Task statement:
Copy exactly the lines of the material below that run from the one containing "woven basket: present [431,503,494,578]" through the one containing "woven basket: none [1817,820,1898,889]". Copy no other lines.

Listed entries:
Content starts

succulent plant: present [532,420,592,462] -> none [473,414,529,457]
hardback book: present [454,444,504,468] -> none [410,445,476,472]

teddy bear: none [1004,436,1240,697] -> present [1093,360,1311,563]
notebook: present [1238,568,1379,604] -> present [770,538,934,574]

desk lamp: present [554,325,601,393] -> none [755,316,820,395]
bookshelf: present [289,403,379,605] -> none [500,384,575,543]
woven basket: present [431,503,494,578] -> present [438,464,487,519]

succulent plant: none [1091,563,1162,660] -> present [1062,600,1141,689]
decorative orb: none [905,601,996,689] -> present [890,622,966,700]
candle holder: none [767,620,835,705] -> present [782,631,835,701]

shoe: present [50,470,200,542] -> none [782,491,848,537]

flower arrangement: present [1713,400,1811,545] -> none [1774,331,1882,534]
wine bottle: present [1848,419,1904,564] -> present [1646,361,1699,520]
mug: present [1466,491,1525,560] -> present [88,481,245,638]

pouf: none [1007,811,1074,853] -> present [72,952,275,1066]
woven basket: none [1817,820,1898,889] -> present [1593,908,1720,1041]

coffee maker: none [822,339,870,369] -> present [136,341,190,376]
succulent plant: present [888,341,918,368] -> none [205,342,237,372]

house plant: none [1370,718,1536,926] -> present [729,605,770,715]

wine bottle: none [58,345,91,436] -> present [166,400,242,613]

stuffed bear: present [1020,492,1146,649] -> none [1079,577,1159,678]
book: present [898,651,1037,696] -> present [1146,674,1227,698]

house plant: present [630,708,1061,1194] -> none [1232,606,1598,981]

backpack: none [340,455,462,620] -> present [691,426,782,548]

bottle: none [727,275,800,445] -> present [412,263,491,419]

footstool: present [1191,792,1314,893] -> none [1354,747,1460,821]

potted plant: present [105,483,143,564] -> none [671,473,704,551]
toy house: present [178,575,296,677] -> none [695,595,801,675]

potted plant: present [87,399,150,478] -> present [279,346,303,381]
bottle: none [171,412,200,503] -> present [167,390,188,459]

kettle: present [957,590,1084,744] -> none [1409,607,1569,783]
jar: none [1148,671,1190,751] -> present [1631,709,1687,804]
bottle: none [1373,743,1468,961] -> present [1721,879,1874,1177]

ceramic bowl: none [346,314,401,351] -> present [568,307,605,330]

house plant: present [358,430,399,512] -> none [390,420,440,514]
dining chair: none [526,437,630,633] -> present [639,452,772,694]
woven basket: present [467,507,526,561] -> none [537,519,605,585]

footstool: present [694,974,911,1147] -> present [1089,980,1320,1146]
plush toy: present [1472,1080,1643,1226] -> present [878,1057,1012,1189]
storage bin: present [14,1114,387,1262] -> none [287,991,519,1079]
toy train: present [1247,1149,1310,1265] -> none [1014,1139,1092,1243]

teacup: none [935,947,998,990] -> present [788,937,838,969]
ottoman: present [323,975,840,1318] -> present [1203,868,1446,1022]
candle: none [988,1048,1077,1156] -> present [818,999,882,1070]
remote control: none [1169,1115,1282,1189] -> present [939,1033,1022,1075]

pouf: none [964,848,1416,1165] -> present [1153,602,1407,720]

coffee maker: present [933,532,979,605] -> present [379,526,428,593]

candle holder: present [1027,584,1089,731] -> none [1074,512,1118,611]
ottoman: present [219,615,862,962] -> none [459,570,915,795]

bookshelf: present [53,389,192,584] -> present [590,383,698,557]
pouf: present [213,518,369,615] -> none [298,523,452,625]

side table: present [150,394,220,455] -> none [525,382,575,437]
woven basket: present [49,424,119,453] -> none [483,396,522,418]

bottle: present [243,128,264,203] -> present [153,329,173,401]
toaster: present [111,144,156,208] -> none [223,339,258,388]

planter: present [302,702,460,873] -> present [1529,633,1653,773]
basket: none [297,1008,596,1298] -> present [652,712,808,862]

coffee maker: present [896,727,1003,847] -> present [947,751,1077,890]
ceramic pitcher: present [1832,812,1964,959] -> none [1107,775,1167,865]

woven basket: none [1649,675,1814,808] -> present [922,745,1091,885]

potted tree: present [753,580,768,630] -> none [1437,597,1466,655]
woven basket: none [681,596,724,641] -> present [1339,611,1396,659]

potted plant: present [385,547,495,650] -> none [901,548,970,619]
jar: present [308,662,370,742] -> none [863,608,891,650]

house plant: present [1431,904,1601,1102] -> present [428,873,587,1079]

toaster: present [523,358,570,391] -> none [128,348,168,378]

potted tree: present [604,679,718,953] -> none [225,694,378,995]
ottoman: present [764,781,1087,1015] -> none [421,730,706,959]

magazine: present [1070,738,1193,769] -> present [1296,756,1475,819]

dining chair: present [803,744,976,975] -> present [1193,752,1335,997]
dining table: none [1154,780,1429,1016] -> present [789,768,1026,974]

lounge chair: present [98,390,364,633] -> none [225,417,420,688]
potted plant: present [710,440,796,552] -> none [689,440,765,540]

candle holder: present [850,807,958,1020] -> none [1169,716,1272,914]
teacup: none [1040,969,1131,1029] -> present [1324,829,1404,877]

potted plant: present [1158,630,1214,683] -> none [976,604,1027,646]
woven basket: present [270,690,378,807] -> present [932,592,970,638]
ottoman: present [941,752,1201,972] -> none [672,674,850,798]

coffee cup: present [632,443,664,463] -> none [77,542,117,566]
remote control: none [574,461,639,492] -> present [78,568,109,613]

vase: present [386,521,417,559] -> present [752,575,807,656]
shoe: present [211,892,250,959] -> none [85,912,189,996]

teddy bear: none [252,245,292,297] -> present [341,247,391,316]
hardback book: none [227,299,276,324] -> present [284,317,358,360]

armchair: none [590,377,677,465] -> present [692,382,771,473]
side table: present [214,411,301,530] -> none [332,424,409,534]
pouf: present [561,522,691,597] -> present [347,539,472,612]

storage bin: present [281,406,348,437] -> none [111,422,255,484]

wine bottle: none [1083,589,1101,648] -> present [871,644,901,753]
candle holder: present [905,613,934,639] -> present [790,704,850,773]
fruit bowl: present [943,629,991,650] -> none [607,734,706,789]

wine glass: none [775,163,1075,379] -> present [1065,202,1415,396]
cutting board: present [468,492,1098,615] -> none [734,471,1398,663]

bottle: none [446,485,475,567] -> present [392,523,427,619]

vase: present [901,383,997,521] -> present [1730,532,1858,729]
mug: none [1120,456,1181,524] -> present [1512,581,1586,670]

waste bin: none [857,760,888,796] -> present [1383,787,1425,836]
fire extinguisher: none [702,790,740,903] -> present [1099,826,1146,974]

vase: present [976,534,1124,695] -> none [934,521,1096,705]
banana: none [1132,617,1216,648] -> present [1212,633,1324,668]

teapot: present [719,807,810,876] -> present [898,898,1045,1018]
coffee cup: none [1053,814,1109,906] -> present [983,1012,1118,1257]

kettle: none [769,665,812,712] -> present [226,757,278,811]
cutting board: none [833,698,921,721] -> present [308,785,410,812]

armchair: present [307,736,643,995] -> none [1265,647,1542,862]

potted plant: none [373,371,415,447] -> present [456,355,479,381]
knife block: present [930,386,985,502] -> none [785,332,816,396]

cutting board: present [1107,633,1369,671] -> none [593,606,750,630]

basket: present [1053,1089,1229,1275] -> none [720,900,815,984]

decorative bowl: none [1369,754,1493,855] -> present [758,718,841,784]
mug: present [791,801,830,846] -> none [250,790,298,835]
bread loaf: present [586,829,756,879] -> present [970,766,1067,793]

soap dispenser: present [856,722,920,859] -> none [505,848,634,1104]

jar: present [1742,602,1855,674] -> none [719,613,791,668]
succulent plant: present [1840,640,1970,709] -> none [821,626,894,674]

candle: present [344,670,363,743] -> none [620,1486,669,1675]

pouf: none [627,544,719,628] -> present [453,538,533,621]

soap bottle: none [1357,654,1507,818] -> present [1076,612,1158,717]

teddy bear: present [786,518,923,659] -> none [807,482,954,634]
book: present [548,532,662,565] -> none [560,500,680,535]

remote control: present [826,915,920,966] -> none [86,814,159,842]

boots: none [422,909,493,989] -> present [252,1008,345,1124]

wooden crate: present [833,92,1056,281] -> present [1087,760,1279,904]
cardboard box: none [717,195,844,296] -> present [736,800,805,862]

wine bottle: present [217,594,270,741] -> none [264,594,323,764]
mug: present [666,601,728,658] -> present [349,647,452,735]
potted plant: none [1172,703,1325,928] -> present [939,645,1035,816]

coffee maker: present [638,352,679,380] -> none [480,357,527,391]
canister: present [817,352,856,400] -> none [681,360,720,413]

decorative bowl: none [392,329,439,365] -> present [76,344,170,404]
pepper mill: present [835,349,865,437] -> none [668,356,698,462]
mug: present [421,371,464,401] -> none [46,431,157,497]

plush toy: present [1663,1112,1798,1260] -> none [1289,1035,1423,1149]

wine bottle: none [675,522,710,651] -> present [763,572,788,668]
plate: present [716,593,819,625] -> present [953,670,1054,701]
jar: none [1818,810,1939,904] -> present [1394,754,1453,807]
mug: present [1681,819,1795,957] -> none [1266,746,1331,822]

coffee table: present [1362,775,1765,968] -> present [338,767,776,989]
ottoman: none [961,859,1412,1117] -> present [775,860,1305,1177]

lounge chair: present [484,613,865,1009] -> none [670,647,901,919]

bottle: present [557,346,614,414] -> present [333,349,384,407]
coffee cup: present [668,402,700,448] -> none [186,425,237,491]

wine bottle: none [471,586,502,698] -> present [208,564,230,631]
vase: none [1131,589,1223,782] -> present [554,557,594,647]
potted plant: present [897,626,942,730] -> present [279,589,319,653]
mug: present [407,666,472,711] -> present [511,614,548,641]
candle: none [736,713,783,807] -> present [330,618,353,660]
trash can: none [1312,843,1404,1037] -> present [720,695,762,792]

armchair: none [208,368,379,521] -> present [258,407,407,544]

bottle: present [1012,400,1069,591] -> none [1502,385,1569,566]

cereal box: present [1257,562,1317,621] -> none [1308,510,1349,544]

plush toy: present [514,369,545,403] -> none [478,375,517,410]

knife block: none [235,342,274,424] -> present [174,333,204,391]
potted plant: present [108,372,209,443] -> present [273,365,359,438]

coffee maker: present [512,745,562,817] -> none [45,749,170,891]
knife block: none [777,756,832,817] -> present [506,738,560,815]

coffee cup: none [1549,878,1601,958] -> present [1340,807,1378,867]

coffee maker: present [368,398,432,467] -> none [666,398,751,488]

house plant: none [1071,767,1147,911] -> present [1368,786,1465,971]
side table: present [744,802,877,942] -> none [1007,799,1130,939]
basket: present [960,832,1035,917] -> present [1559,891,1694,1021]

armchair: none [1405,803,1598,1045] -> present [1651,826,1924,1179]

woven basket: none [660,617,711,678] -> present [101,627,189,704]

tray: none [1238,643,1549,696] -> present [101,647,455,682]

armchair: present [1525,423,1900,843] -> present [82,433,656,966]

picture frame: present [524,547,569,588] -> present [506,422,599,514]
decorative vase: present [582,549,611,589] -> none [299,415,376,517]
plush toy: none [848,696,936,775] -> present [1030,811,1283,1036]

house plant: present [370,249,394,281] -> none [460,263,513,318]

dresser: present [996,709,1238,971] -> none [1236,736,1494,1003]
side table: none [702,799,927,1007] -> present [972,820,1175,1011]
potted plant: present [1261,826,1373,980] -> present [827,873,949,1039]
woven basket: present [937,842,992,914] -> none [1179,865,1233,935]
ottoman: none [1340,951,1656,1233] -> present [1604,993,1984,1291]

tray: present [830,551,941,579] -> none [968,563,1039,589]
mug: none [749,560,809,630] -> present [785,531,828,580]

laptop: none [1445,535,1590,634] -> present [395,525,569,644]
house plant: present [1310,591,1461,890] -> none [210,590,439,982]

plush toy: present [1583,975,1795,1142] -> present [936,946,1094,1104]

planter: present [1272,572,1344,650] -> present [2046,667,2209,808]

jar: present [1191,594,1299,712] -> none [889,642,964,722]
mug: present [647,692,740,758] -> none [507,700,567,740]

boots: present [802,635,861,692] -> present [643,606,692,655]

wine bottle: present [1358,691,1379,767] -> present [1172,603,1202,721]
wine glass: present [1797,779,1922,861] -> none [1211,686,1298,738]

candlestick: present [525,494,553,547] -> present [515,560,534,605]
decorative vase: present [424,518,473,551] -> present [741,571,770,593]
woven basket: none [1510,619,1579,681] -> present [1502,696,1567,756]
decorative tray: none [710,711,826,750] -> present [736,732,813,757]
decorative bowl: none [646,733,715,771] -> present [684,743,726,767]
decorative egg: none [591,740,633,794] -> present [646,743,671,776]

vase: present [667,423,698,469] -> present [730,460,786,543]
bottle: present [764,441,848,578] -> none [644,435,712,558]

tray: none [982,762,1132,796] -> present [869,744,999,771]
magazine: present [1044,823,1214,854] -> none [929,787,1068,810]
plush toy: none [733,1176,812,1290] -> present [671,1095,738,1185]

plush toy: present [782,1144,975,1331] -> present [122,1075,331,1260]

Content ends

Answer to this task:
woven basket: present [431,503,494,578] -> present [438,464,487,519]

succulent plant: none [1091,563,1162,660] -> present [1062,600,1141,689]
decorative orb: none [905,601,996,689] -> present [890,622,966,700]
candle holder: none [767,620,835,705] -> present [782,631,835,701]

shoe: present [50,470,200,542] -> none [782,491,848,537]

flower arrangement: present [1713,400,1811,545] -> none [1774,331,1882,534]
wine bottle: present [1848,419,1904,564] -> present [1646,361,1699,520]
mug: present [1466,491,1525,560] -> present [88,481,245,638]

pouf: none [1007,811,1074,853] -> present [72,952,275,1066]
woven basket: none [1817,820,1898,889] -> present [1593,908,1720,1041]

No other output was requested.